- [Work task] Convert the material, from its first line through the line containing "Фонд целевого капитала", into a numbered list, leaving out any blank lines.

- [Data supplied]
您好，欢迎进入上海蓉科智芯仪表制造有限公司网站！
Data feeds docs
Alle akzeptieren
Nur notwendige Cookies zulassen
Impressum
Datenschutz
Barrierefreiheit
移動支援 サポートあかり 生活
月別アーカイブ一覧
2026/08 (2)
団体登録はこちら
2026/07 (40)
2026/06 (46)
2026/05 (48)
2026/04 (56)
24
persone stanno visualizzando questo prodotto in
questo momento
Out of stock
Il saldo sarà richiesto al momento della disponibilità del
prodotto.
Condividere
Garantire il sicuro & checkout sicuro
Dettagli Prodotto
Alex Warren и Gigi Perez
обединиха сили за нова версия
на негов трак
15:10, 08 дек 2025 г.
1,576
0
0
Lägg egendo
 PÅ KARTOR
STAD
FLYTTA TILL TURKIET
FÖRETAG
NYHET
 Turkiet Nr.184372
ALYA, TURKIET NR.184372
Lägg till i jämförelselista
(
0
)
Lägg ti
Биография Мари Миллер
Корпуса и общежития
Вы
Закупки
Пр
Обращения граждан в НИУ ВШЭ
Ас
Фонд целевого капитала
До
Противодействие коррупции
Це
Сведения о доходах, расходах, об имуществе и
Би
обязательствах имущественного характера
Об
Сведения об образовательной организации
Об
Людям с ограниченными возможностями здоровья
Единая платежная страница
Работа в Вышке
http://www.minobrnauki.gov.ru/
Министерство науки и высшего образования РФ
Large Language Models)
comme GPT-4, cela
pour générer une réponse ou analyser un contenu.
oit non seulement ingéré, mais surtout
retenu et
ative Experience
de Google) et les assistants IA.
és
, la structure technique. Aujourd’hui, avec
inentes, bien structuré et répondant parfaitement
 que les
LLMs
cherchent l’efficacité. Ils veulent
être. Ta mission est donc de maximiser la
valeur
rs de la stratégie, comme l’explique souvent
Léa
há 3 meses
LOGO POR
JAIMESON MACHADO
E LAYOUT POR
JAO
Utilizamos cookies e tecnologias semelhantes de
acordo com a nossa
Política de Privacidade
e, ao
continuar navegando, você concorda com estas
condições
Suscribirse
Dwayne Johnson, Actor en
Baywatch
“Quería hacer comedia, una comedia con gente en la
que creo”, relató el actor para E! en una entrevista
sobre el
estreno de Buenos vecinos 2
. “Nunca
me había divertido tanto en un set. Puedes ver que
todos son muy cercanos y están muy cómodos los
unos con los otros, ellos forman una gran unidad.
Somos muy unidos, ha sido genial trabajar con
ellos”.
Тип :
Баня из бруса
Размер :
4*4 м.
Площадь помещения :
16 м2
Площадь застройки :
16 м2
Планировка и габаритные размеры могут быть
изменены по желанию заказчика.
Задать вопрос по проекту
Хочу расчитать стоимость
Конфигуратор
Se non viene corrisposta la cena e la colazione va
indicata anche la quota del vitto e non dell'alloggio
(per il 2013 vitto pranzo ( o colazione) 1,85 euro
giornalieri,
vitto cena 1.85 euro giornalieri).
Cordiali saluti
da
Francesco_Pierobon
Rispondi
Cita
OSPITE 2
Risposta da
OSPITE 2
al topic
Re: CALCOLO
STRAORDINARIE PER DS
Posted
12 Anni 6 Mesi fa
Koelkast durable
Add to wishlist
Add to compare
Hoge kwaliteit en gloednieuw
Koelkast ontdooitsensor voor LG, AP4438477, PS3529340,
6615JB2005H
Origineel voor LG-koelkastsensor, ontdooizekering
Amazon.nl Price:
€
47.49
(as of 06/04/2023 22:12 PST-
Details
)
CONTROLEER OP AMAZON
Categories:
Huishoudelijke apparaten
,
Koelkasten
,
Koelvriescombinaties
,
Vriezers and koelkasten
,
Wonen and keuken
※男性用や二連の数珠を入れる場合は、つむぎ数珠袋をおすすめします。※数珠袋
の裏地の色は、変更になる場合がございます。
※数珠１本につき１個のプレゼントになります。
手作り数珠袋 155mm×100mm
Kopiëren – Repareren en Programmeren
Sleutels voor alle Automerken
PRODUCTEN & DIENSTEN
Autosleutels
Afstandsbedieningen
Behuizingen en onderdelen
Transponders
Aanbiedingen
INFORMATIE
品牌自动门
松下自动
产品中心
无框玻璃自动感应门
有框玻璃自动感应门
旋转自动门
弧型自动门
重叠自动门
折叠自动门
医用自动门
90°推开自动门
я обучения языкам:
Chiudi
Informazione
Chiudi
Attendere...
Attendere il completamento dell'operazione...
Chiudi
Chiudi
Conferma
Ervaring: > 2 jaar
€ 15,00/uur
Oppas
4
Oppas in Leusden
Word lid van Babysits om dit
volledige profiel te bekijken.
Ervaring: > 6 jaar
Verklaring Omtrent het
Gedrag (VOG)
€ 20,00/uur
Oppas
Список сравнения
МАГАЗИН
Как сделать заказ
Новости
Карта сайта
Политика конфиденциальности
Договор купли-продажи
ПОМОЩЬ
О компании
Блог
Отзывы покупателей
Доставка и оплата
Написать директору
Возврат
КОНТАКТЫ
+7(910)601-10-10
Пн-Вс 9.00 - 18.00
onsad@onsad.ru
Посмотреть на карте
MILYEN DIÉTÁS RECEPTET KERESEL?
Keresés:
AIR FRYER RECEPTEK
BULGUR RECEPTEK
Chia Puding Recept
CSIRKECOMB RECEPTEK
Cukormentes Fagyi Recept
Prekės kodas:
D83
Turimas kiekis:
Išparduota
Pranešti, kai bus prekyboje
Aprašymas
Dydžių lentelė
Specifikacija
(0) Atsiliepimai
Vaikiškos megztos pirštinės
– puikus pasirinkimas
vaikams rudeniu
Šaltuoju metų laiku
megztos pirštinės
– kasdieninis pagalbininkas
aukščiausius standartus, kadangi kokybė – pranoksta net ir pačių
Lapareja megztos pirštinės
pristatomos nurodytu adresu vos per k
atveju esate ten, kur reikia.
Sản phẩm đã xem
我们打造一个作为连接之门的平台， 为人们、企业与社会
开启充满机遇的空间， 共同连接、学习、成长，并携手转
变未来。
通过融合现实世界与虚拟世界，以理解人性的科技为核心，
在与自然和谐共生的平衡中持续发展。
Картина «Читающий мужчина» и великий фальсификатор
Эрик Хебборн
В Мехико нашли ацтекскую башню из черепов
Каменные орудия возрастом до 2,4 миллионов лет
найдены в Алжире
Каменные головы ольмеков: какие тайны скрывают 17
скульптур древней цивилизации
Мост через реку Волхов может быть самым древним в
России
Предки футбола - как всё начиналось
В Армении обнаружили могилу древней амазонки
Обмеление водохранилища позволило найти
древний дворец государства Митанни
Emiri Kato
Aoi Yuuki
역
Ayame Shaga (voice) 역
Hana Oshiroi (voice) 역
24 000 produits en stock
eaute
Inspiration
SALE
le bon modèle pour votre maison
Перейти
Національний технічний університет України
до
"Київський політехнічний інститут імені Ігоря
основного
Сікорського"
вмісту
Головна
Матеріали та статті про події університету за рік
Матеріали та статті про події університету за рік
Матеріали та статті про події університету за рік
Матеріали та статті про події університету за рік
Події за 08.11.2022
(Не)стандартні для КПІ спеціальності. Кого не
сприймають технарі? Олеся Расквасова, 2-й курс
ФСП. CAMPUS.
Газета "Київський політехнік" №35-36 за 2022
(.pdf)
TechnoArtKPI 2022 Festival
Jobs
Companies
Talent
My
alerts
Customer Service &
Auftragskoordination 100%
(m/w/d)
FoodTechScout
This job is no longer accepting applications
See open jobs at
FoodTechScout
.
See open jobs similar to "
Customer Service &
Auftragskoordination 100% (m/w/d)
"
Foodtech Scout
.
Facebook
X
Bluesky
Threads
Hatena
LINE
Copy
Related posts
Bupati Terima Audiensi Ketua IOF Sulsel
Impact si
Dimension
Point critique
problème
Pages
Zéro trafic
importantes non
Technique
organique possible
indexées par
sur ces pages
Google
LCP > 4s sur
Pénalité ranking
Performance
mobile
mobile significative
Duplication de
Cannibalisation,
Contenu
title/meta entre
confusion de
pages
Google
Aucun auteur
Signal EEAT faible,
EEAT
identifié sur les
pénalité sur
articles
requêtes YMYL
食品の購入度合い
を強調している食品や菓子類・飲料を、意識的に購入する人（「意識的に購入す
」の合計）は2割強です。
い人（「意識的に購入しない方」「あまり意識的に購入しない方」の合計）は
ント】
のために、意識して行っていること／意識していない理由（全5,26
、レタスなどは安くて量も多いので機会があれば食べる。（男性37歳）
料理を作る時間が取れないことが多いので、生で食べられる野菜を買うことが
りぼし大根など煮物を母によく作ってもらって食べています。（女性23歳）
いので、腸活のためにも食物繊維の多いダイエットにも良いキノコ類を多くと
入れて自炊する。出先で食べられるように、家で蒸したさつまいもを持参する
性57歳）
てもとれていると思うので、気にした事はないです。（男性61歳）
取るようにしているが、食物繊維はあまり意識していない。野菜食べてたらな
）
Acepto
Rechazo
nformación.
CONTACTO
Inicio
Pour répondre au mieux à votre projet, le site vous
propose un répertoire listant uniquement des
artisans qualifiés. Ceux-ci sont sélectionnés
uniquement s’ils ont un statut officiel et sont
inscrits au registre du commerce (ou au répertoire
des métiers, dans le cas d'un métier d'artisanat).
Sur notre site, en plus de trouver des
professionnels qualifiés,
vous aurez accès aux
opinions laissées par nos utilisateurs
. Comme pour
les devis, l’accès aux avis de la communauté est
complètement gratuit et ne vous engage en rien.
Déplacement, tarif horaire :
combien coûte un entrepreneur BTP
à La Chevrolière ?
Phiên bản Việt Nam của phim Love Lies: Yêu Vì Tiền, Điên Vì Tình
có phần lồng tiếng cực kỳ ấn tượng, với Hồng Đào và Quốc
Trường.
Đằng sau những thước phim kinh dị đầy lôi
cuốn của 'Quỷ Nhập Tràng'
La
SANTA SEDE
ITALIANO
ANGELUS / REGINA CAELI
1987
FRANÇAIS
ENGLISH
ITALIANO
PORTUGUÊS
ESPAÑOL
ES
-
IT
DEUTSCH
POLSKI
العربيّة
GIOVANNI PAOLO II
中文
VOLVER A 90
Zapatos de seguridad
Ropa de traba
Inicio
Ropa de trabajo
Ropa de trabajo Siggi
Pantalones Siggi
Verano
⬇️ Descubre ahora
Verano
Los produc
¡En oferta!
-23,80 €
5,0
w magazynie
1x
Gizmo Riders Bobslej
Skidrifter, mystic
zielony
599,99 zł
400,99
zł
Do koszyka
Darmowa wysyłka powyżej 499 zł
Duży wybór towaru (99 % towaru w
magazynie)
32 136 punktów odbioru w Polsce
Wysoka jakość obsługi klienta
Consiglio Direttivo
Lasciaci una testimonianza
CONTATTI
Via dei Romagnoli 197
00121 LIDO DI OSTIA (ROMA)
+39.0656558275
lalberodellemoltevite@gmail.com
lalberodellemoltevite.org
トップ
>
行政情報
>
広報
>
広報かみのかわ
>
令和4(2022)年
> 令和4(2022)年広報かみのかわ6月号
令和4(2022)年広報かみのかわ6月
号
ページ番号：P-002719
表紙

- [Answer space]
1. 您好，欢迎进入上海蓉科智芯仪表制造有限公司网站！
2. Data feeds docs
3. Alle akzeptieren
4. Nur notwendige Cookies zulassen
5. Impressum
6. Datenschutz
7. Barrierefreiheit
8. 移動支援 サポートあかり 生活
9. 月別アーカイブ一覧
10. 2026/08 (2)
11. 団体登録はこちら
12. 2026/07 (40)
13. 2026/06 (46)
14. 2026/05 (48)
15. 2026/04 (56)
16. 24
17. persone stanno visualizzando questo prodotto in
18. questo momento
19. Out of stock
20. Il saldo sarà richiesto al momento della disponibilità del
21. prodotto.
22. Condividere
23. Garantire il sicuro & checkout sicuro
24. Dettagli Prodotto
25. Alex Warren и Gigi Perez
26. обединиха сили за нова версия
27. на негов трак
28. 15:10, 08 дек 2025 г.
29. 1,576
30. 0
31. 0
32. Lägg egendo
33.  PÅ KARTOR
34. STAD
35. FLYTTA TILL TURKIET
36. FÖRETAG
37. NYHET
38.  Turkiet Nr.184372
39. ALYA, TURKIET NR.184372
40. Lägg till i jämförelselista
41. (
42. 0
43. )
44. Lägg ti
45. Биография Мари Миллер
46. Корпуса и общежития
47. Вы
48. Закупки
49. Пр
50. Обращения граждан в НИУ ВШЭ
51. Ас
52. Фонд целевого капитала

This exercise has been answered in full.